Cette programmation va être réalisée en fonction des installations sportives, des spécialités des enseignants et de la diversité des APSA. En général, nous avons une alternance entre les activités individuelles et collectives.

Nous avons de nombreuses difficultés au niveau des infrastructures et du matériel. L’EPS se déroule presque toujours en plein air et les établissements ont des terrains très détériorés.

Les enseignants vont programmer essentiellement les activités traditionnelles : handball, foot, gym, les courses, les lancers… Nous avons la volonté et nous sommes formés pour faire vivre aux élèves d’autres activités mais pour le moment, les installations sportives nous empêchent d’explorer autre chose.

Quels sont les objectifs de l’EPS ?

Depuis 2007, nous avons eu une réforme du système scolaire marocain avec l’avènement de l’approche par compétence. Nous essayons de développer l’élève sur un plan physique. Nous sommes attachés à son développement d’un point de vue de la psychomotricité, de sa performance, de son niveau de pratique.

Dans notre orientation pédagogique de l’approche par compétences, nous cherchons à développer 3 types de connaissances : procédurales, conceptuelles (connaissances de base sur la physiologie, la biologie, un vocabulaire technique en relation avec les APSA), et comportementales (travail sur la personnalité de l’élève, son assiduité, son engagement, ses valeurs).

L’EPS essaie de contribuer à un projet d’école pour préparer l’élève à la vie en société et à affronter les défis de la mondialisation. Nous cherchons à former un citoyen avec des valeurs prêtes à relever les défis du monde de demain.

Quelles sont les principales difficultés ?

Je dirais sans hésiter les effectifs. Nous avons des classes qui vont de 40 à 70 élèves par classe avec 2 ou 3 ballons et un seul terrain. Dans ces conditions, il est très difficile de motiver tous les élèves.

Certaines activités ne sont pas très désirées par les élèves. Dans le monde rural, il est très difficile de programmer de la gym, ou la GRS, ce n’est pas très accepté par la société. Ces activités font appel à des mouvements du corps liés à l’esthétique, avec des positions qui sortent des normes acceptées par la société. Cependant, nous arrivons tout de même, tout doucement, à faire évoluer les choses positivement.

La majorité de nos élèves sont surtout motivés par les sports collectifs (foot, hand et de temps en temps le volley).
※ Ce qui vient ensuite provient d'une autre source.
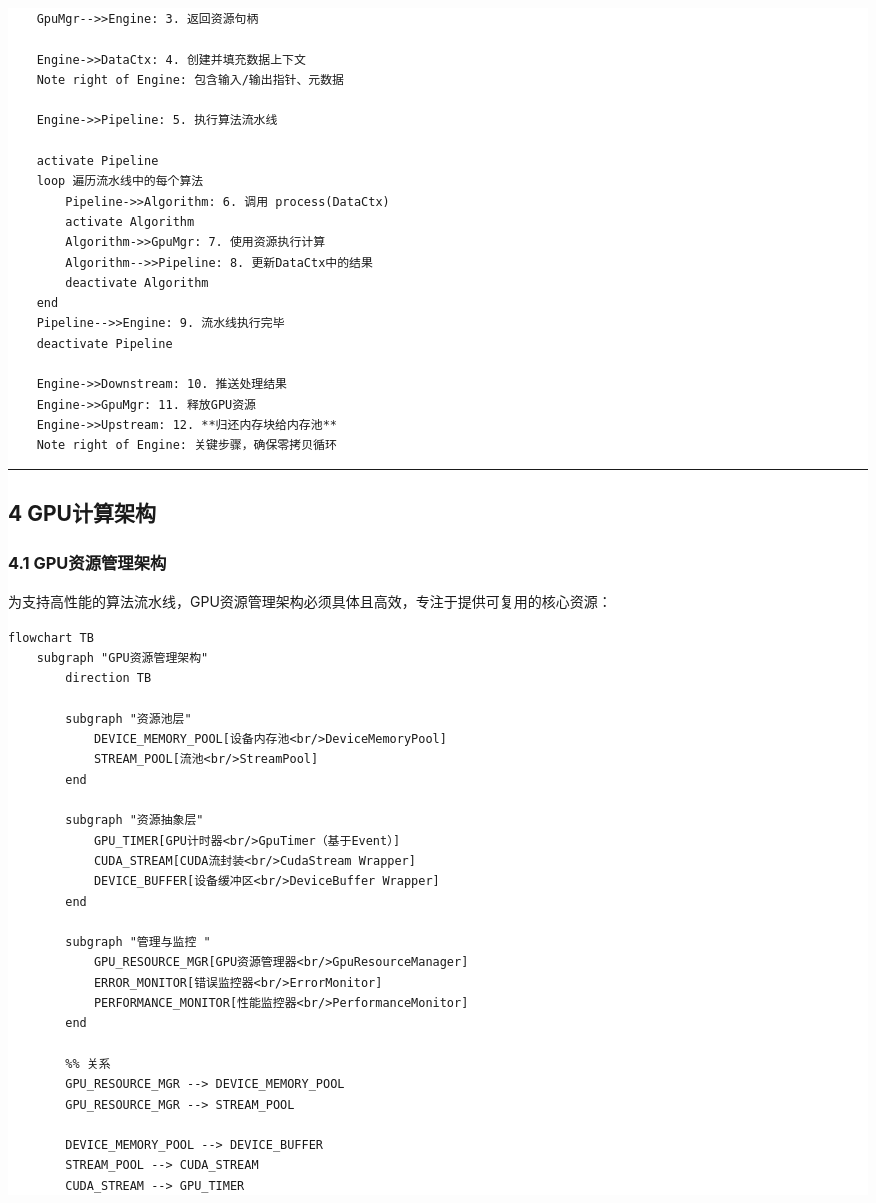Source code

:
 ```mermaid
    GpuMgr-->>Engine: 3. 返回资源句柄

    Engine->>DataCtx: 4. 创建并填充数据上下文
    Note right of Engine: 包含输入/输出指针、元数据

    Engine->>Pipeline: 5. 执行算法流水线

    activate Pipeline
    loop 遍历流水线中的每个算法
        Pipeline->>Algorithm: 6. 调用 process(DataCtx)
        activate Algorithm
        Algorithm->>GpuMgr: 7. 使用资源执行计算
        Algorithm-->>Pipeline: 8. 更新DataCtx中的结果
        deactivate Algorithm
    end
    Pipeline-->>Engine: 9. 流水线执行完毕
    deactivate Pipeline

    Engine->>Downstream: 10. 推送处理结果
    Engine->>GpuMgr: 11. 释放GPU资源
    Engine->>Upstream: 12. **归还内存块给内存池**
    Note right of Engine: 关键步骤，确保零拷贝循环

```

---

## 4 GPU计算架构

### 4.1 GPU资源管理架构

为支持高性能的算法流水线，GPU资源管理架构必须具体且高效，专注于提供可复用的核心资源：

```mermaid
flowchart TB
    subgraph "GPU资源管理架构"
        direction TB

        subgraph "资源池层"
            DEVICE_MEMORY_POOL[设备内存池<br/>DeviceMemoryPool]
            STREAM_POOL[流池<br/>StreamPool]
        end

        subgraph "资源抽象层"
            GPU_TIMER[GPU计时器<br/>GpuTimer（基于Event）]
            CUDA_STREAM[CUDA流封装<br/>CudaStream Wrapper]
            DEVICE_BUFFER[设备缓冲区<br/>DeviceBuffer Wrapper]
        end

        subgraph "管理与监控 "
            GPU_RESOURCE_MGR[GPU资源管理器<br/>GpuResourceManager]
            ERROR_MONITOR[错误监控器<br/>ErrorMonitor]
            PERFORMANCE_MONITOR[性能监控器<br/>PerformanceMonitor]
        end

        %% 关系
        GPU_RESOURCE_MGR --> DEVICE_MEMORY_POOL
        GPU_RESOURCE_MGR --> STREAM_POOL

        DEVICE_MEMORY_POOL --> DEVICE_BUFFER
        STREAM_POOL --> CUDA_STREAM
        CUDA_STREAM --> GPU_TIMER

```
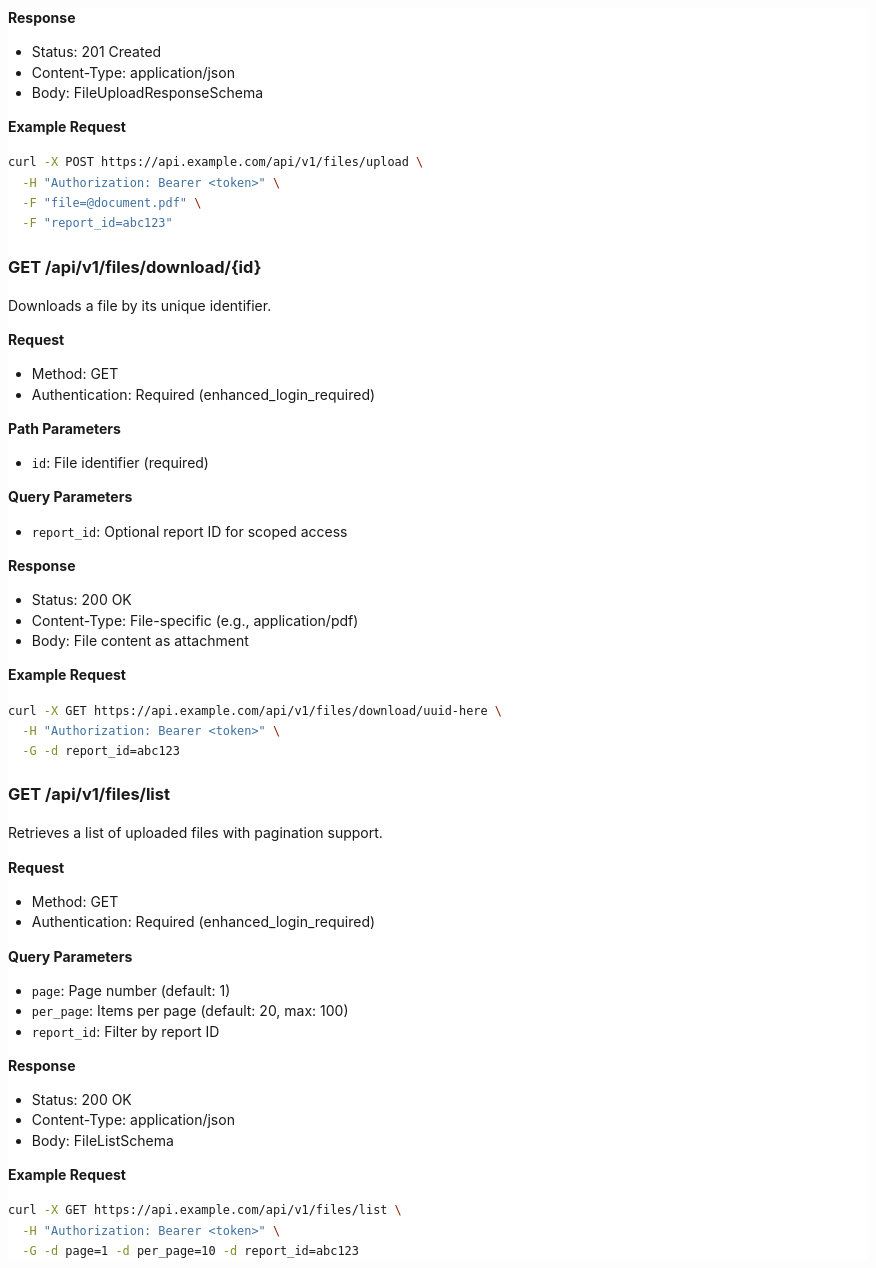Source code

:**Response**
- Status: 201 Created
- Content-Type: application/json
- Body: FileUploadResponseSchema

**Example Request**
```bash
curl -X POST https://api.example.com/api/v1/files/upload \
  -H "Authorization: Bearer <token>" \
  -F "file=@document.pdf" \
  -F "report_id=abc123"
```

### GET /api/v1/files/download/{id}
Downloads a file by its unique identifier.

**Request**
- Method: GET
- Authentication: Required (enhanced_login_required)

**Path Parameters**
- `id`: File identifier (required)

**Query Parameters**
- `report_id`: Optional report ID for scoped access

**Response**
- Status: 200 OK
- Content-Type: File-specific (e.g., application/pdf)
- Body: File content as attachment

**Example Request**
```bash
curl -X GET https://api.example.com/api/v1/files/download/uuid-here \
  -H "Authorization: Bearer <token>" \
  -G -d report_id=abc123
```

### GET /api/v1/files/list
Retrieves a list of uploaded files with pagination support.

**Request**
- Method: GET
- Authentication: Required (enhanced_login_required)

**Query Parameters**
- `page`: Page number (default: 1)
- `per_page`: Items per page (default: 20, max: 100)
- `report_id`: Filter by report ID

**Response**
- Status: 200 OK
- Content-Type: application/json
- Body: FileListSchema

**Example Request**
```bash
curl -X GET https://api.example.com/api/v1/files/list \
  -H "Authorization: Bearer <token>" \
  -G -d page=1 -d per_page=10 -d report_id=abc123
```
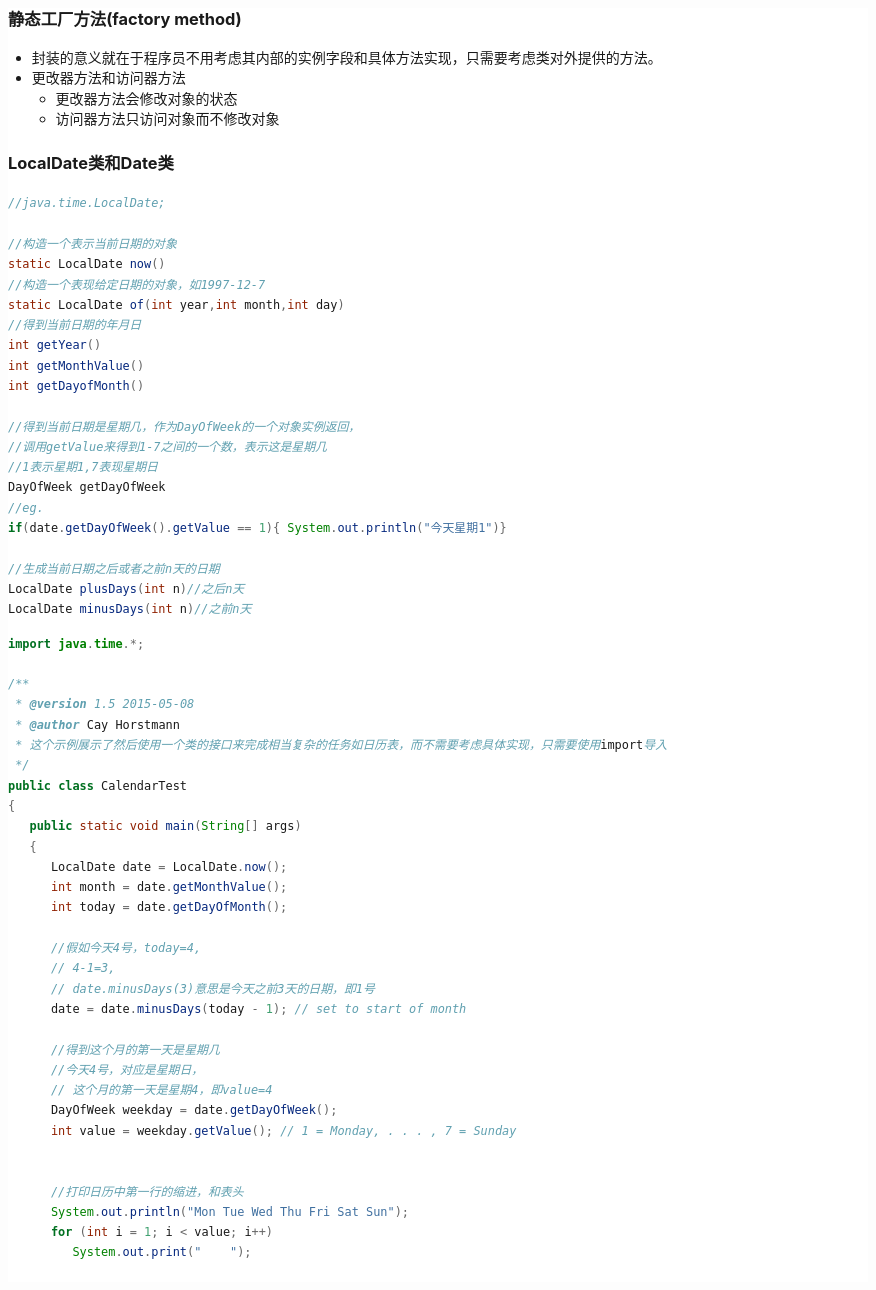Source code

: ### 静态工厂方法(factory method)
* 封装的意义就在于程序员不用考虑其内部的实例字段和具体方法实现，只需要考虑类对外提供的方法。
* 更改器方法和访问器方法
    * 更改器方法会修改对象的状态
    * 访问器方法只访问对象而不修改对象
### LocalDate类和Date类
```Java
//java.time.LocalDate;

//构造一个表示当前日期的对象
static LocalDate now()
//构造一个表现给定日期的对象，如1997-12-7
static LocalDate of(int year,int month,int day)
//得到当前日期的年月日
int getYear()
int getMonthValue()
int getDayofMonth()

//得到当前日期是星期几，作为DayOfWeek的一个对象实例返回，
//调用getValue来得到1-7之间的一个数，表示这是星期几
//1表示星期1,7表现星期日
DayOfWeek getDayOfWeek
//eg.
if(date.getDayOfWeek().getValue == 1){ System.out.println("今天星期1")}

//生成当前日期之后或者之前n天的日期
LocalDate plusDays(int n)//之后n天
LocalDate minusDays(int n)//之前n天

```
```Java
import java.time.*;

/**
 * @version 1.5 2015-05-08
 * @author Cay Horstmann
 * 这个示例展示了然后使用一个类的接口来完成相当复杂的任务如日历表，而不需要考虑具体实现，只需要使用import导入
 */
public class CalendarTest
{
   public static void main(String[] args)
   {
      LocalDate date = LocalDate.now();
      int month = date.getMonthValue();
      int today = date.getDayOfMonth();

      //假如今天4号，today=4,
      // 4-1=3,
      // date.minusDays(3)意思是今天之前3天的日期，即1号
      date = date.minusDays(today - 1); // set to start of month
      
      //得到这个月的第一天是星期几
      //今天4号，对应是星期日，
      // 这个月的第一天是星期4，即value=4
      DayOfWeek weekday = date.getDayOfWeek();
      int value = weekday.getValue(); // 1 = Monday, . . . , 7 = Sunday
      

      //打印日历中第一行的缩进，和表头
      System.out.println("Mon Tue Wed Thu Fri Sat Sun");
      for (int i = 1; i < value; i++)
         System.out.print("    ");
      
```
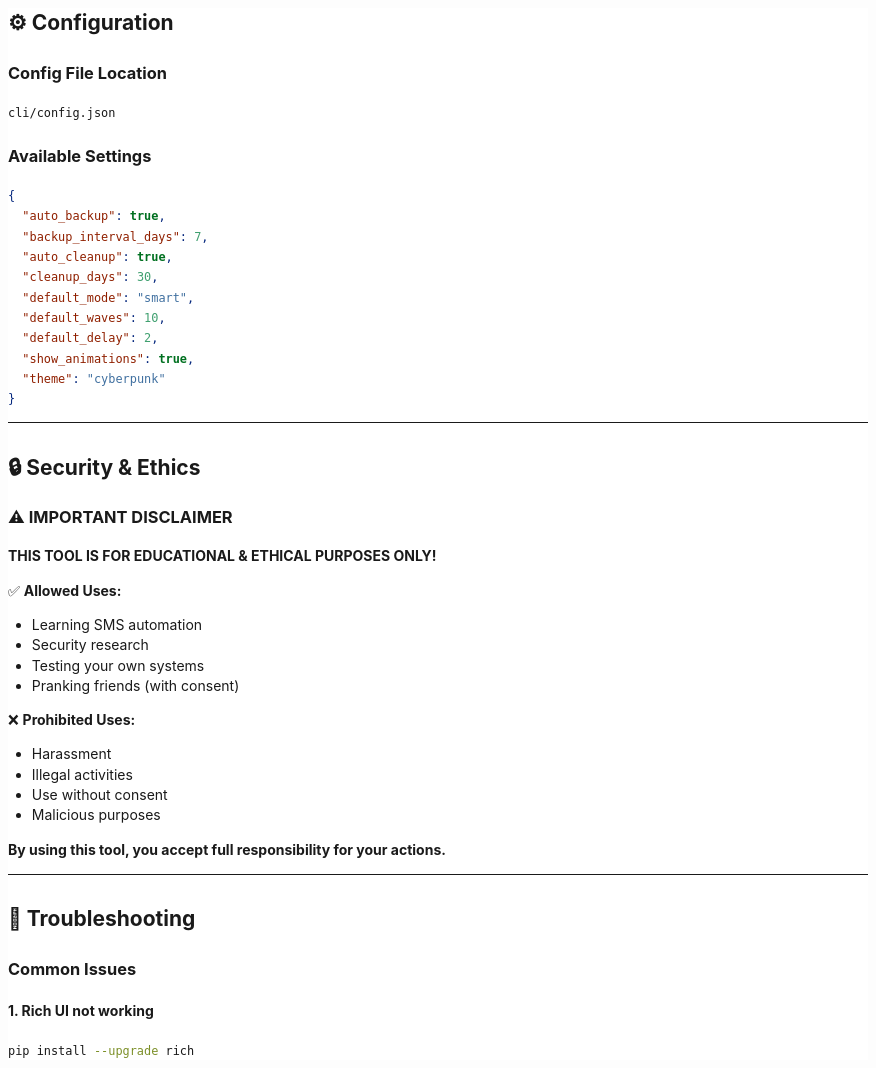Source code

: 
## ⚙️ Configuration

### Config File Location
`cli/config.json`

### Available Settings
```json
{
  "auto_backup": true,
  "backup_interval_days": 7,
  "auto_cleanup": true,
  "cleanup_days": 30,
  "default_mode": "smart",
  "default_waves": 10,
  "default_delay": 2,
  "show_animations": true,
  "theme": "cyberpunk"
}
```

---

## 🔒 Security & Ethics

### ⚠️ IMPORTANT DISCLAIMER

**THIS TOOL IS FOR EDUCATIONAL & ETHICAL PURPOSES ONLY!**

✅ **Allowed Uses:**
- Learning SMS automation
- Security research
- Testing your own systems
- Pranking friends (with consent)

❌ **Prohibited Uses:**
- Harassment
- Illegal activities
- Use without consent
- Malicious purposes

**By using this tool, you accept full responsibility for your actions.**

---

## 🐛 Troubleshooting

### Common Issues

#### 1. Rich UI not working
```bash
pip install --upgrade rich
```
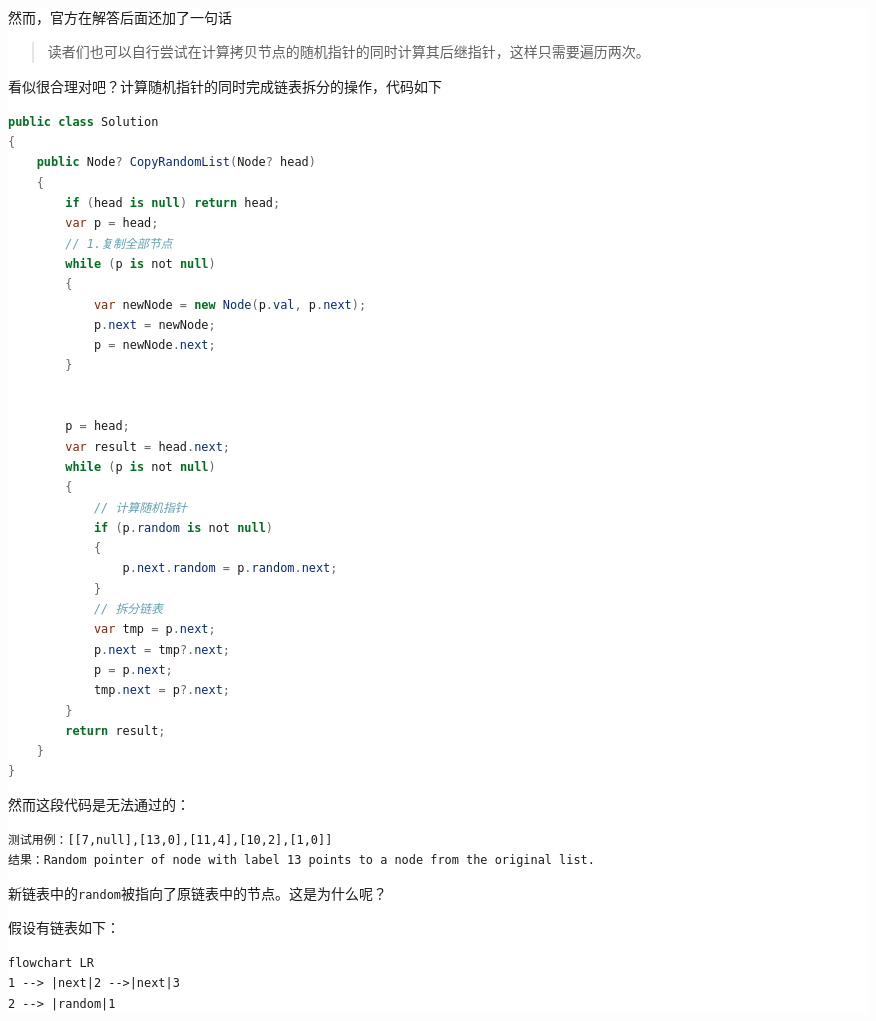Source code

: 然而，官方在解答后面还加了一句话

>读者们也可以自行尝试在计算拷贝节点的随机指针的同时计算其后继指针，这样只需要遍历两次。

看似很合理对吧？计算随机指针的同时完成链表拆分的操作，代码如下

```csharp
public class Solution
{
    public Node? CopyRandomList(Node? head)
    {
        if (head is null) return head;
        var p = head;
        // 1.复制全部节点
        while (p is not null)
        {
            var newNode = new Node(p.val, p.next);
            p.next = newNode;
            p = newNode.next;
        }


        p = head;
        var result = head.next;
        while (p is not null)
        {
            // 计算随机指针
            if (p.random is not null)
            {
                p.next.random = p.random.next;
            }
            // 拆分链表
            var tmp = p.next;
            p.next = tmp?.next;
            p = p.next;
            tmp.next = p?.next;
        }
        return result;
    }
}
```

然而这段代码是无法通过的：

```
测试用例：[[7,null],[13,0],[11,4],[10,2],[1,0]]
结果：Random pointer of node with label 13 points to a node from the original list.
```

新链表中的`random`被指向了原链表中的节点。这是为什么呢？

假设有链表如下：

```mermaid
flowchart LR
1 --> |next|2 -->|next|3
2 --> |random|1
```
Le Maroc est très différent en fonction des régions. Par exemple, la mixité ne pose aucun problème dans les zones urbaines et est plus compliquée dans certaines zones rurales. Dans la mixité, le problème n’est pas simplement un problème d’acceptation sociale, elle pose aussi des difficultés dans la gestion de l’hétérogénéité technique des élèves. Les garçons ne veulent pas jouer avec les filles car ils pensent qu’elles sont trop faibles et réciproquement, les filles ne veulent pas jouer avec les garçons soulignant qu’elles n’ont jamais la balle.

Les enseignants d’EPS travaillent sur cette question. Ils sont très dévoués à leur métier et réalisent vraiment un travail extraordinaire. Ils sont capables de choses incroyables avec pourtant 70 élèves et un terrain.